Right. So obviously, this isn’t the most efficient way to spend your chicken-helping money. It didn’t take me very long to think of some alternatives: For example, you could couple all 1,150 hens off and buy each pair its own home. You could feed 367 chickens fancy organic food for an entire year.* You could feed 157 people the very fanciest, most coddled, free-rangest, organic-est eggs ever for a year. You could buy flocks of chicks for 2,500 farmers in the developing world through the charity Heifer International.

Don’t get me wrong—it’s not that I think that these soon-to-be-airborn hens don’t deserve a better life. They come from an undisclosed California battery cage egg operation, and as most people know by now, that is no picnic. Animal Place’s Marji Beach explained to me that once laying hens reach the age of about 18 months, their egg production slows, and it’s no longer economically feasible for egg operations to keep them around.

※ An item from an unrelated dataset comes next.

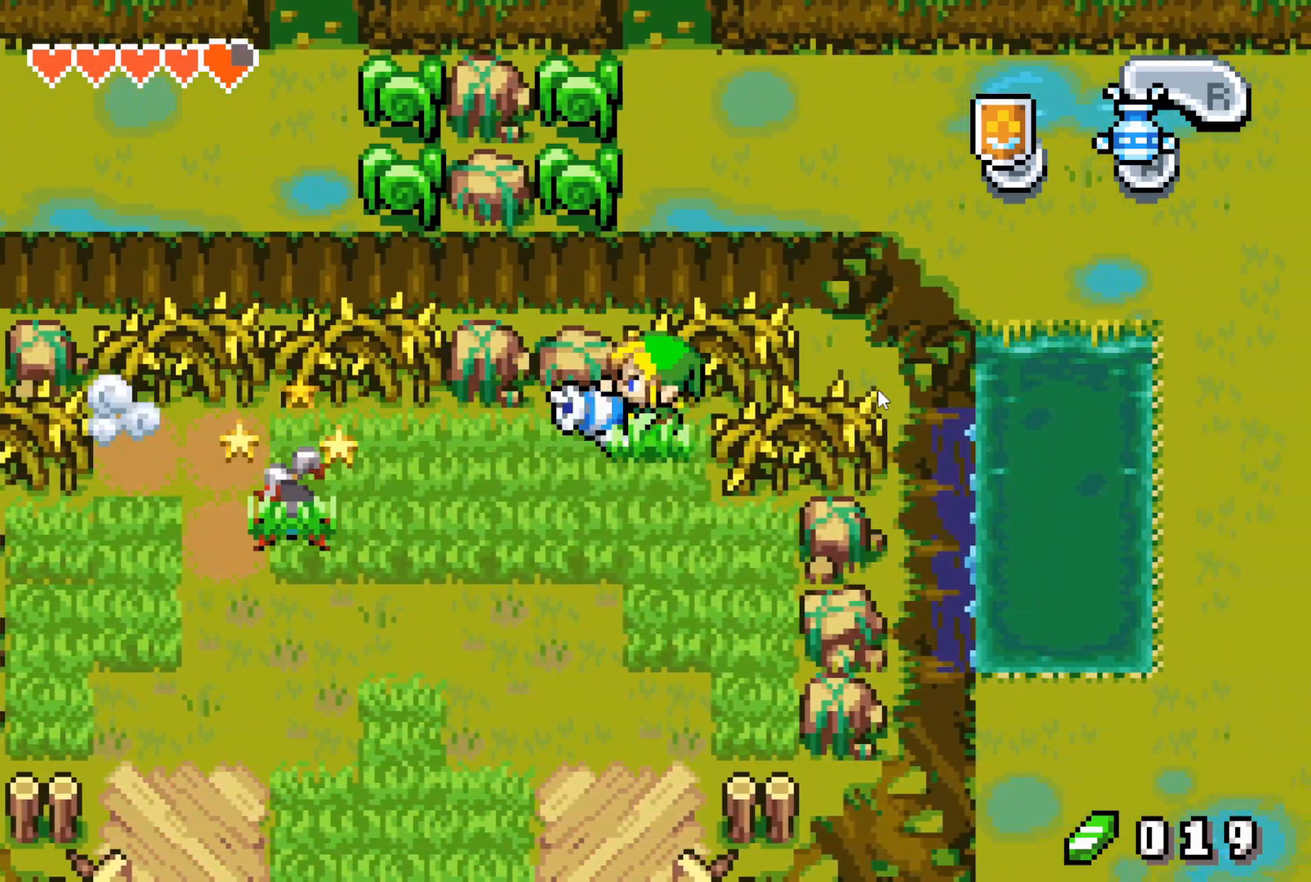
{"buttons": ["DPAD_UP", "DPAD_LEFT"], "events": [[217, "B", "down"], [300, "B", "up"], [383, "DPAD_UP", "down"]]}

The result is that each plant has to get rid of thousands of “spent” hens every year. What happens to those hens? In most cases, they don’t end up in your chicken soup broth, or even in your cat or dog’s food. That’s because most slaughterhouses don’t accept them—they have too little meat on their bones to turn a profit. Instead, egg producers often kill spent hens with highly concentrated carbon dioxide gas. (That probably costs far less than flying the hens across the country, but it doesn’t appeal to Animal Place, whose website urges visitors over and over again to go vegan.) 

When a few other Mother Jones staffers and I heard about the spent-hens problem, it got us wondering: Has the world reached peak chicken? Considering the fact that Americans eat 79 billion eggs a year, that’s an awful lot of laying hens. And that’s to say nothing of the so-called broiler operations that make chickens for supermarket shelves and fast-food sandwiches and nuggets.

According to UC Davis professor and poultry expert Dr. Rodrigo Gallardo, there are a few reasons why the world is eating more chicken and eggs than ever these days. “If you think about several years ago, most people ate beef or pork because there was more availability and because it was cheaper,” Gallardo says. But chickens have become more attractive as options over time: they’re lean, they’ve been bred over time to produce more meat, and raising them takes up much less land than raising cows or pigs.

“If you think about eggs, eggs are cheap, they are easy to consume, they are fun—people can cook them in different ways,” Gallardo explains. “Kids always like them, and they are the cheapest protein you can get from an animal source.”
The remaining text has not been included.